Depending on your background, this may or may not seem a little confusing. Either way, see the examples in the rest of this chapter, which show that once calculated, the sensitivity indices are fairly intuitive.

14.4 Sensitivity in COINr

To run a sensitivity analysis in COINr, the function of interest is sensitivity(). We must follow the steps outlined above, so first, you should have a nominal composite indicator constructed up to and including the aggregation step. Here, we use our old friend the ASEM index.

library(COINr6)
# build ASEM index
ASEM <- build_ASEM()
## -----------------
## Denominators detected - stored in .$Input$Denominators
## -----------------
## -----------------
## Indicator codes cross-checked and OK.
## -----------------
## Number of indicators = 49
## Number of units = 51
## Number of aggregation levels = 3 above indicator level.

• _Records provided_
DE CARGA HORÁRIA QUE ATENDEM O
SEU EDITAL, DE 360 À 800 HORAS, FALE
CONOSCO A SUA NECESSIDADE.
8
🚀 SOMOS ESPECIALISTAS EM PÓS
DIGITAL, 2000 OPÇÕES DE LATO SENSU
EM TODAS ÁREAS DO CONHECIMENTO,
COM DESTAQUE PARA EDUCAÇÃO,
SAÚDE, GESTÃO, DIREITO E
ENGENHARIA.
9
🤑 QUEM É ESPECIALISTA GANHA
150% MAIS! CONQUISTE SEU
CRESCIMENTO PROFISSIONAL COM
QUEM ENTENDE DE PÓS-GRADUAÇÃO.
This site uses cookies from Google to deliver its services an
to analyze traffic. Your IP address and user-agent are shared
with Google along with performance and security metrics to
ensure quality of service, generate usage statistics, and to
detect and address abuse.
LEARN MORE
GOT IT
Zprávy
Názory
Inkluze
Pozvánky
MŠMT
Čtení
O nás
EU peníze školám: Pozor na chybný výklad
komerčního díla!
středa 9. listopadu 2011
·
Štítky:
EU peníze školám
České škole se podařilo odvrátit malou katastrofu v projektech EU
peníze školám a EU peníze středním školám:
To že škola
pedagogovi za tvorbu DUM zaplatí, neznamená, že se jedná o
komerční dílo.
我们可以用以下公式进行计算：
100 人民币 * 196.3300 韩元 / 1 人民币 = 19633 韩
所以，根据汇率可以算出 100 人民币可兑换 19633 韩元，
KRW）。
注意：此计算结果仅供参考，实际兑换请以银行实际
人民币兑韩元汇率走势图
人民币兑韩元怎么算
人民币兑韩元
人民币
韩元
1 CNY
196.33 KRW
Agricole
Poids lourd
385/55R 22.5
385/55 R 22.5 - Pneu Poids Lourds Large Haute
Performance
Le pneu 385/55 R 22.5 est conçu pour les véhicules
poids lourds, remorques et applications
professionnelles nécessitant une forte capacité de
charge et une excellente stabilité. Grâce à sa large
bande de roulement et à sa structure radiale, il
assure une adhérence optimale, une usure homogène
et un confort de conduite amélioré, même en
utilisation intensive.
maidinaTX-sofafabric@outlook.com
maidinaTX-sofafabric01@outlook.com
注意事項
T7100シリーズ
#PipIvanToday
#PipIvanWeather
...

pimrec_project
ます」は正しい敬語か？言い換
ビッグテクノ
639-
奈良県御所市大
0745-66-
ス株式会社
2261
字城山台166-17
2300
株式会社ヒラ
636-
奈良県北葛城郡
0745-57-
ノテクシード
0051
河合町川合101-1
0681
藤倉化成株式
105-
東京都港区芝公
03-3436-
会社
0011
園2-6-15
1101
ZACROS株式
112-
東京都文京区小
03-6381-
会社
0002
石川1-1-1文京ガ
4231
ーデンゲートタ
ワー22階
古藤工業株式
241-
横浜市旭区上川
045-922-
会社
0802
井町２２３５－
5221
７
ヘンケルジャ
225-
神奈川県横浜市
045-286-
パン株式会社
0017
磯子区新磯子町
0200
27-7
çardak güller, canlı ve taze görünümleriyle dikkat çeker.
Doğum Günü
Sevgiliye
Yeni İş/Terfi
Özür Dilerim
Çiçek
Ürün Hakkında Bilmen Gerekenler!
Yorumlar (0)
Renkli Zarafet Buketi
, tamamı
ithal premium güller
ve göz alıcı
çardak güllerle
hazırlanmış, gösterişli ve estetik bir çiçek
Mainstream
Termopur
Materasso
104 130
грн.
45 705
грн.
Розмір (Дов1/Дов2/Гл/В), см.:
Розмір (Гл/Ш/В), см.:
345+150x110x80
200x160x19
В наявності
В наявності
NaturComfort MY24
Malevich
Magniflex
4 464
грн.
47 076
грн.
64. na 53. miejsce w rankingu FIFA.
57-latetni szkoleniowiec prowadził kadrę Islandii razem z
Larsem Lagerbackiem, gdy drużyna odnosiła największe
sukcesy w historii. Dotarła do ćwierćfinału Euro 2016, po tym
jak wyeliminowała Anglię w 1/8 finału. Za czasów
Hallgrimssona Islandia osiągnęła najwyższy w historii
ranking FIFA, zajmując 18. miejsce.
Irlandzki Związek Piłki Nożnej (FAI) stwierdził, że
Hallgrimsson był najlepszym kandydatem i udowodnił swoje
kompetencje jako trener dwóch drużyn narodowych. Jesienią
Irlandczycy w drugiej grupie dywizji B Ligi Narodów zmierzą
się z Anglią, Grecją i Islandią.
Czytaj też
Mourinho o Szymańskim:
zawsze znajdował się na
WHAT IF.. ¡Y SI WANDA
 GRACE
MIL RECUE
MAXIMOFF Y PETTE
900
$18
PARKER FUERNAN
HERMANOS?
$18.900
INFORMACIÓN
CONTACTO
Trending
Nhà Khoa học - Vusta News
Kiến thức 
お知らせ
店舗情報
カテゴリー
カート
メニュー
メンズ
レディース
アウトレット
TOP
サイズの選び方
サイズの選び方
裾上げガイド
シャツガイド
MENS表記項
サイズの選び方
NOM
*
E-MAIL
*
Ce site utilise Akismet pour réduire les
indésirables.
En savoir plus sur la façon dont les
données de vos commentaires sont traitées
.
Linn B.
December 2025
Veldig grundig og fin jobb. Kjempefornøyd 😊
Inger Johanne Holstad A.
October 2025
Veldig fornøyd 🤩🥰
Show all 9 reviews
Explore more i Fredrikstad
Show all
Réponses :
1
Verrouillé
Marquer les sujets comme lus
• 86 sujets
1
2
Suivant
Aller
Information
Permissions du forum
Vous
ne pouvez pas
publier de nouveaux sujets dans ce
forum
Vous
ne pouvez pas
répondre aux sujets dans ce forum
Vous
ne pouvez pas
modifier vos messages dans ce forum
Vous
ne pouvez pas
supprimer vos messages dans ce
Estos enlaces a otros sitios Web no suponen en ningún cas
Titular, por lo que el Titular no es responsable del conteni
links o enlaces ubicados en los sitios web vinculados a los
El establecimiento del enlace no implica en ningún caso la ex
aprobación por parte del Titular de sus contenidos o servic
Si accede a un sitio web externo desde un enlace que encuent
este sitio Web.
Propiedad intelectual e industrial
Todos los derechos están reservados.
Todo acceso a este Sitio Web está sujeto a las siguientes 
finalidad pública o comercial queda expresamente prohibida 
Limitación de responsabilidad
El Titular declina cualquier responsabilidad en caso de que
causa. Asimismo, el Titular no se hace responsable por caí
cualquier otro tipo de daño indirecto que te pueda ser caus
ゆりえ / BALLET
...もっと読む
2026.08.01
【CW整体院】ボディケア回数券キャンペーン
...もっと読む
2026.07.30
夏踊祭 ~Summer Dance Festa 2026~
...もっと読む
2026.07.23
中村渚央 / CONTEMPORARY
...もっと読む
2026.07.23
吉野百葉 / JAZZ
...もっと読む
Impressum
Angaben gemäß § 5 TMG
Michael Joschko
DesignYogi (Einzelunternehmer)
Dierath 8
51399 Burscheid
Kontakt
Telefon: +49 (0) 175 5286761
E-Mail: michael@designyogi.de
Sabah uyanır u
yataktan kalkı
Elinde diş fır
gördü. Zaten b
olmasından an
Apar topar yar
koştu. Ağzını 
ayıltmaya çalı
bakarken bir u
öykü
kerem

• _Brief_
Reproduce word for word the stretch of the COINr sensitivity excerpt from "To run a sensitivity" through "cross-checked and OK.".

• _Task answer_
To run a sensitivity analysis in COINr, the function of interest is sensitivity(). We must follow the steps outlined above, so first, you should have a nominal composite indicator constructed up to and including the aggregation step. Here, we use our old friend the ASEM index.

library(COINr6)
# build ASEM index
ASEM <- build_ASEM()
## -----------------
## Denominators detected - stored in .$Input$Denominators
## -----------------
## -----------------
## Indicator codes cross-checked and OK.